Le premier chef d’orchestre, — il y en a trois, — ne dirige pas seulement l’exécution des ouvrages pour en faire observer la mesure ; il est aussi chargé d’en régler et d’en maintenir les mouvemens et doit compter ici avec le caprice ou les facultés des chanteurs. Ces mouvemens changent avec les années ; leur altération, depuis Duprez, fait l’objet d’un chapitre très amer des Mémoires de Deldevez, l’un des prédécesseurs du chef actuel. L’artiste, en général, admet qu’il doit suivre l’orchestre dans les ensembles, mais prétend que l’orchestre le suive lorsqu’il chante seul, même si sa voix défaillante l’oblige à ralentir contre tout bon sens.

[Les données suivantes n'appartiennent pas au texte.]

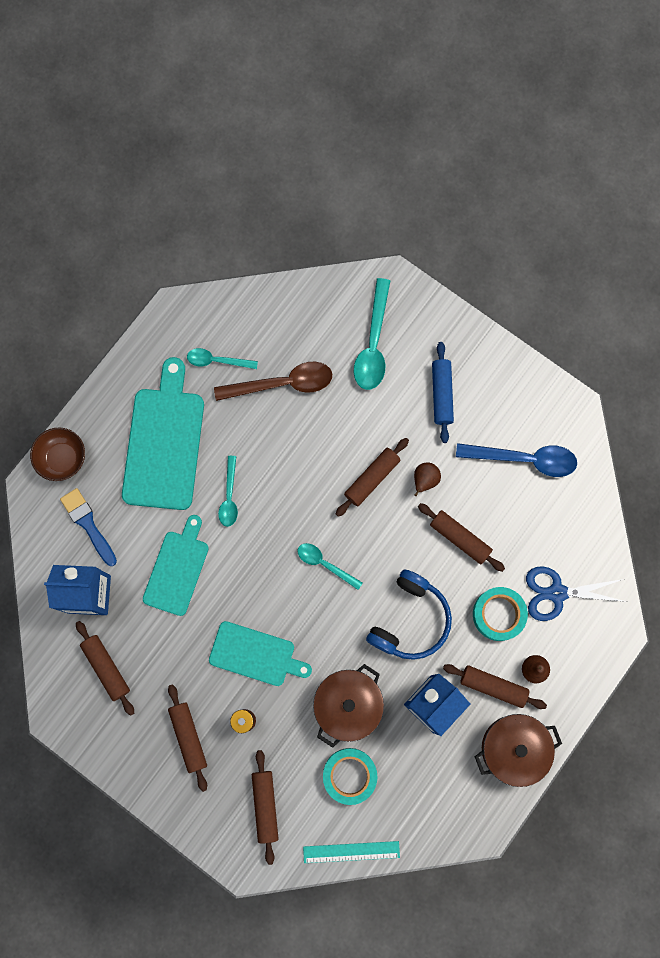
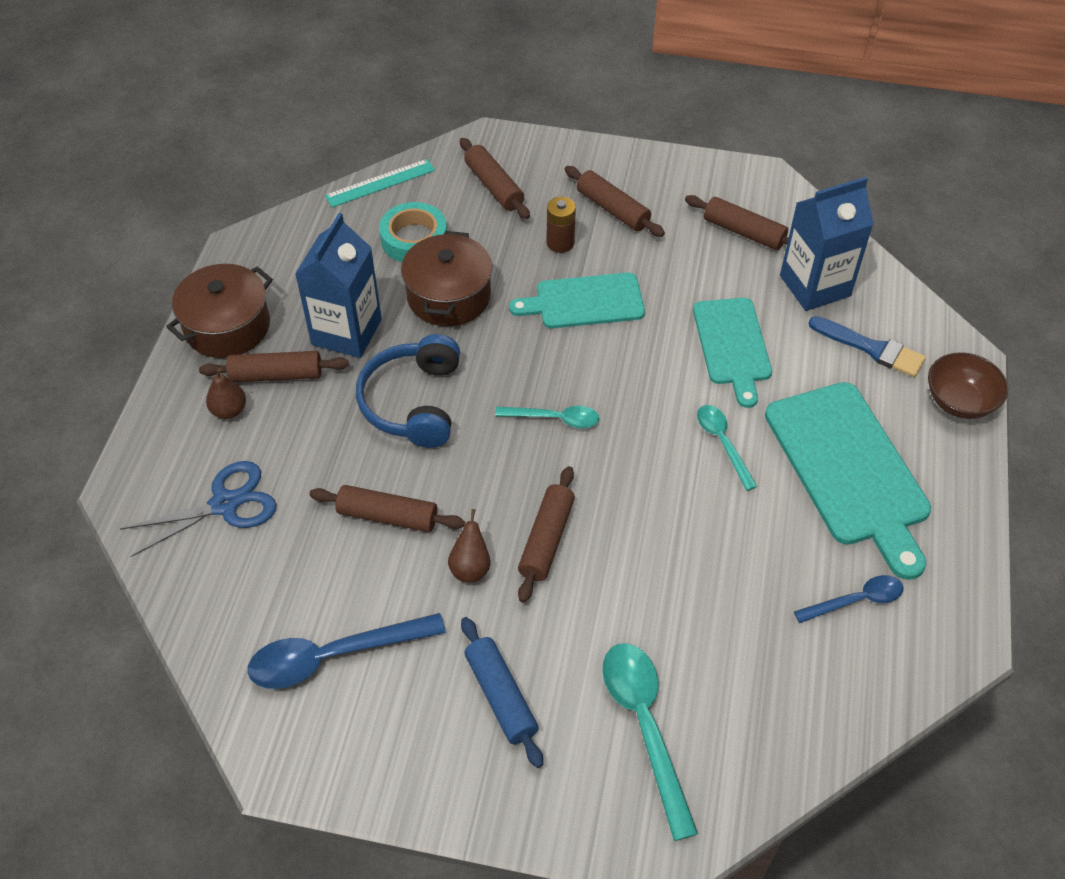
camera: 155 degrees right, 25 degrees down
turquoise spoon [187,348,258,369] -> blue spoon [794,575,904,623]
brown spoon [214,362,332,401] -> none
turquoise tape [473,587,528,641] -> none

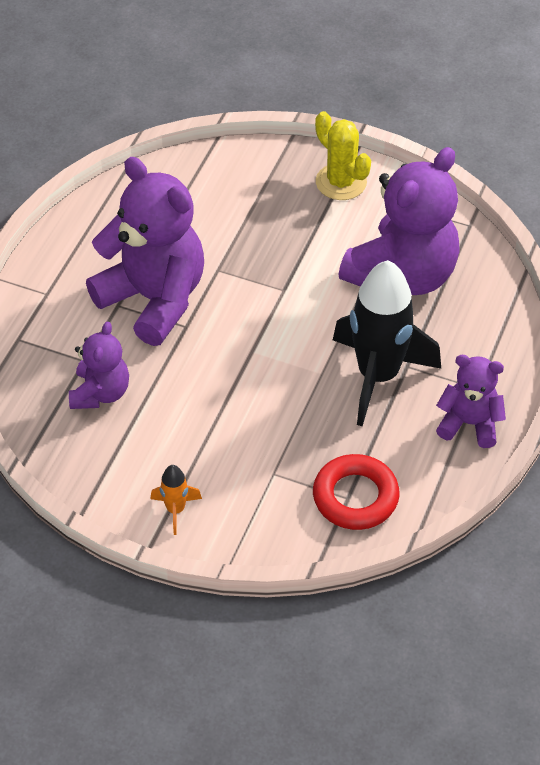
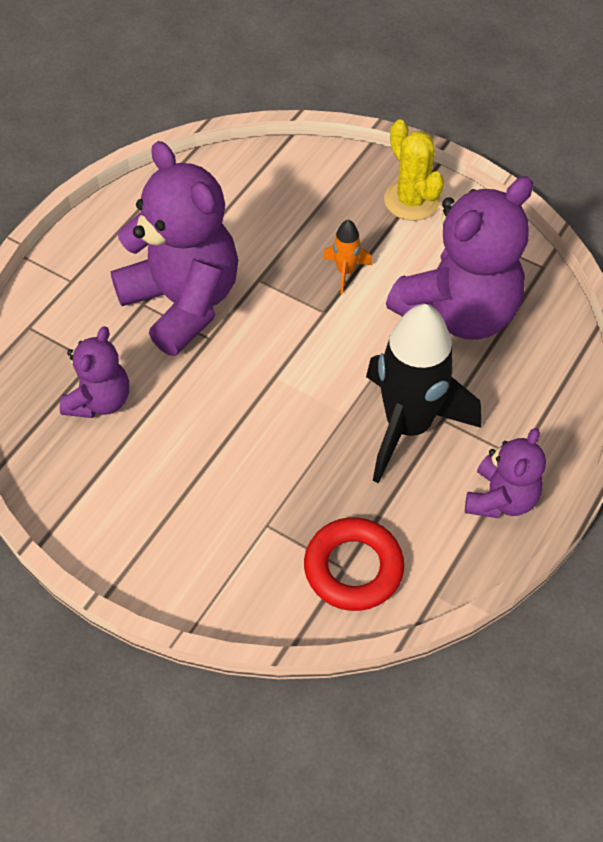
camera: 10 degrees right, 5 degrees up
orange rocket [151,465,202,535] -> orange rocket moved to [323,219,372,294]
purple teddy bear [436,355,506,448] -> purple teddy bear turned 90 degrees clockwise [465,428,546,518]

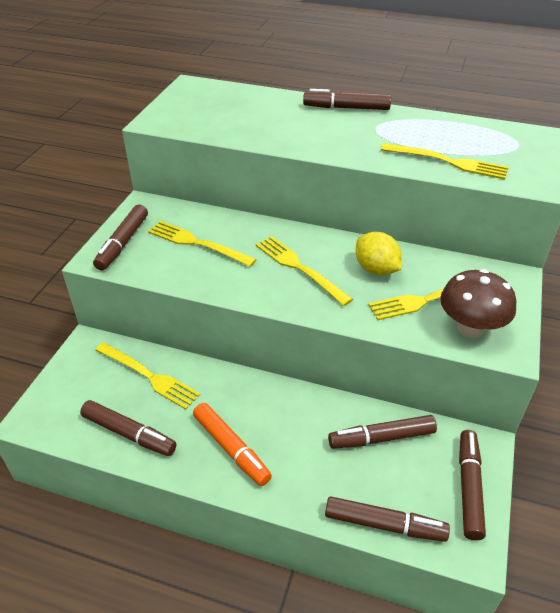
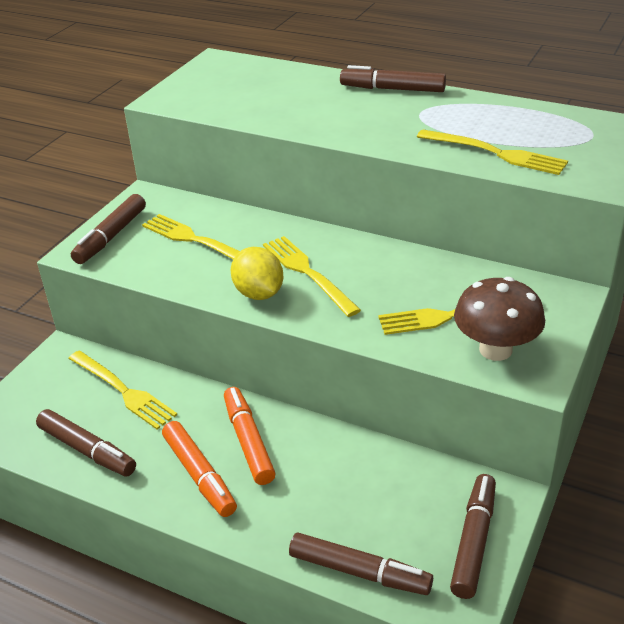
camera: 10 degrees right, 5 degrees down
brown marker [328,415,437,449] -> none
yellow lemon [356,232,402,275] -> yellow lemon moved to [231,247,283,300]
none -> orange marker [224,387,276,485]

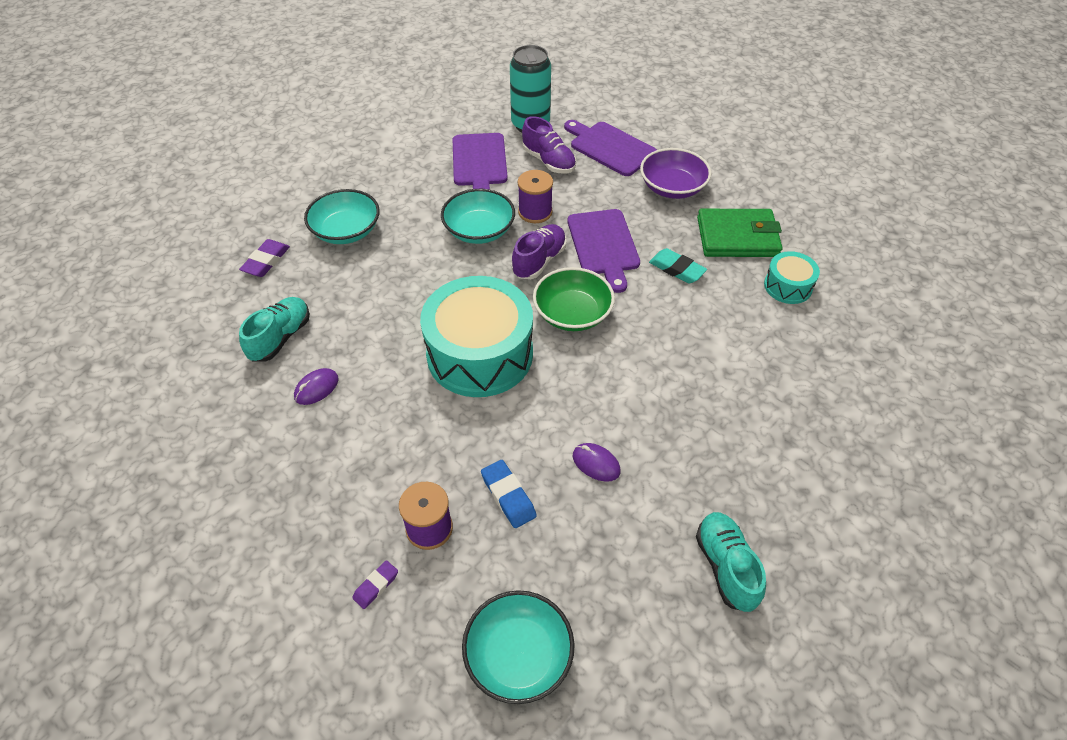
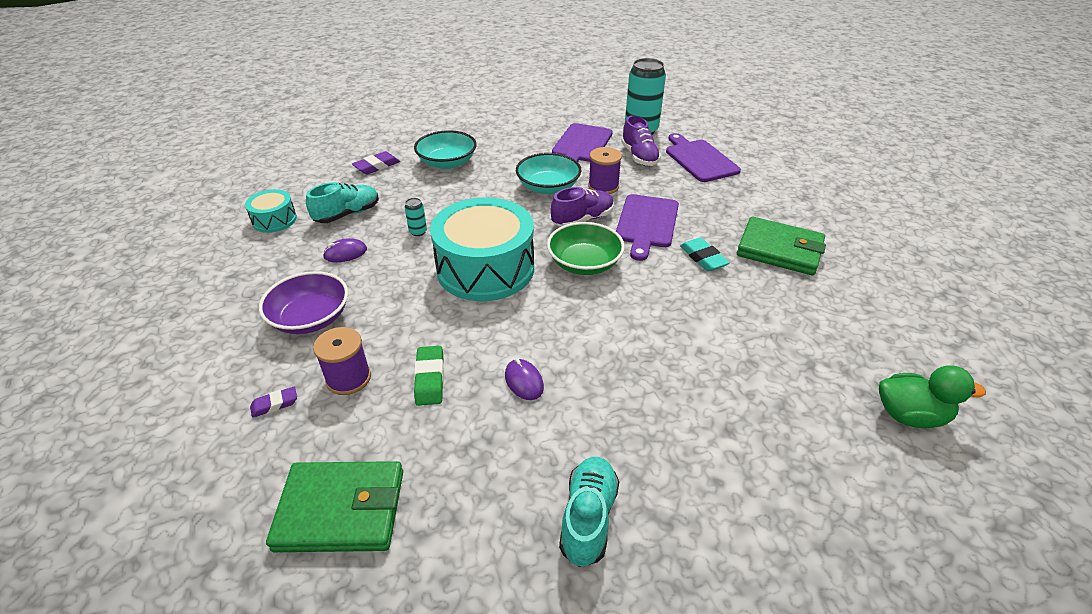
camera: 25 degrees right, 10 degrees down
turquoise bowl [462,590,575,704] -> green wallet [266,461,403,552]
blue eraser [481,460,537,528] -> green eraser [414,346,444,406]
purple bowl [640,148,712,199] -> purple bowl moved to [259,271,348,334]
turquoise drum [764,251,820,304] -> turquoise drum moved to [245,189,297,233]
none -> turquoise can [404,198,427,236]
none -> green duck [879,365,986,428]

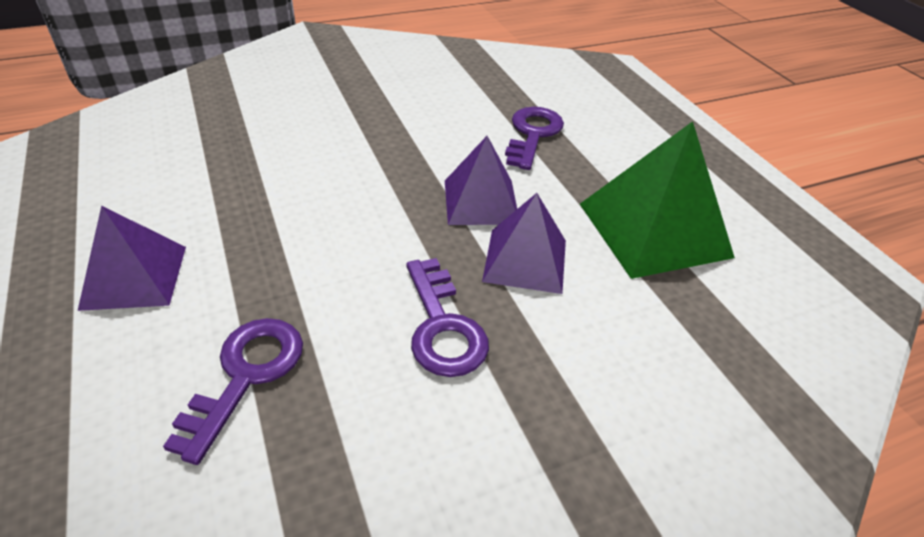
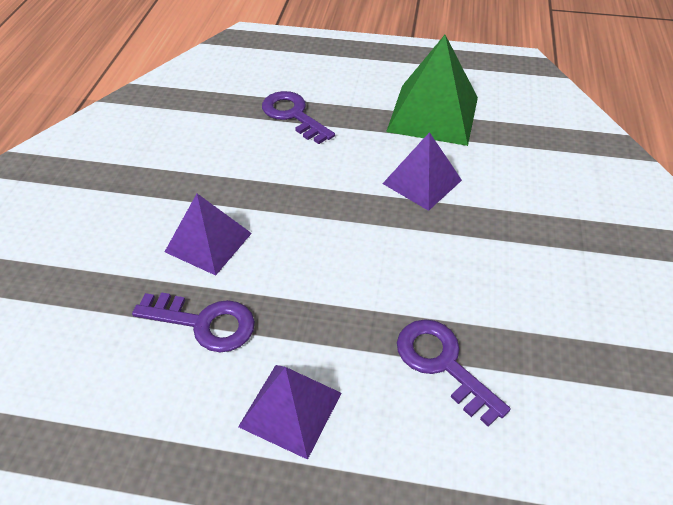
camera: 55 degrees left, 5 degrees up
purple key [406,258,489,377] -> purple key moved to [132,292,255,352]
purple pyramid [445,136,517,225] -> purple pyramid moved to [165,194,252,276]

Les défaillances de mémoire sont plus faciles à masquer ; le souffleur est là pour y porter remède. Il fait à l’acteur l’effet d’une rampe dans un escalier ; on ne s’en sert pas toujours, mais, s’il n’y en avait point, on aurait aisément le vertige. Tel comédien se sentit un jour paralysé jusqu’à en oublier sa réplique, qu’il savait à merveille, parce qu’ayant jeté les yeux sur le souffleur, il le vit endormi dans son trou. Un pareil abandon est fort rare, de la part de cet utile auxiliaire. « Souffler n’est pas jouer, » dit le proverbe ; l’œil aux aguets dans sa niche, le souffleur, qui presque toujours a joué lui-même, connaît le tempérament de chaque personnage. Il évite de rien suggérer, de « bourrer » inutilement celui qui fait une pause volontaire, souligne au crayon rouge les passages où son aide est souvent sollicitée, et devine, à la seule inspection du regard, l’artiste qui a besoin de « prendre le mot. »


Vte G. d’AVENEL.

  1. Voyez la Revue du 15 juin.
  2. Voyez, dans la Revue du 1er février, la Publicité.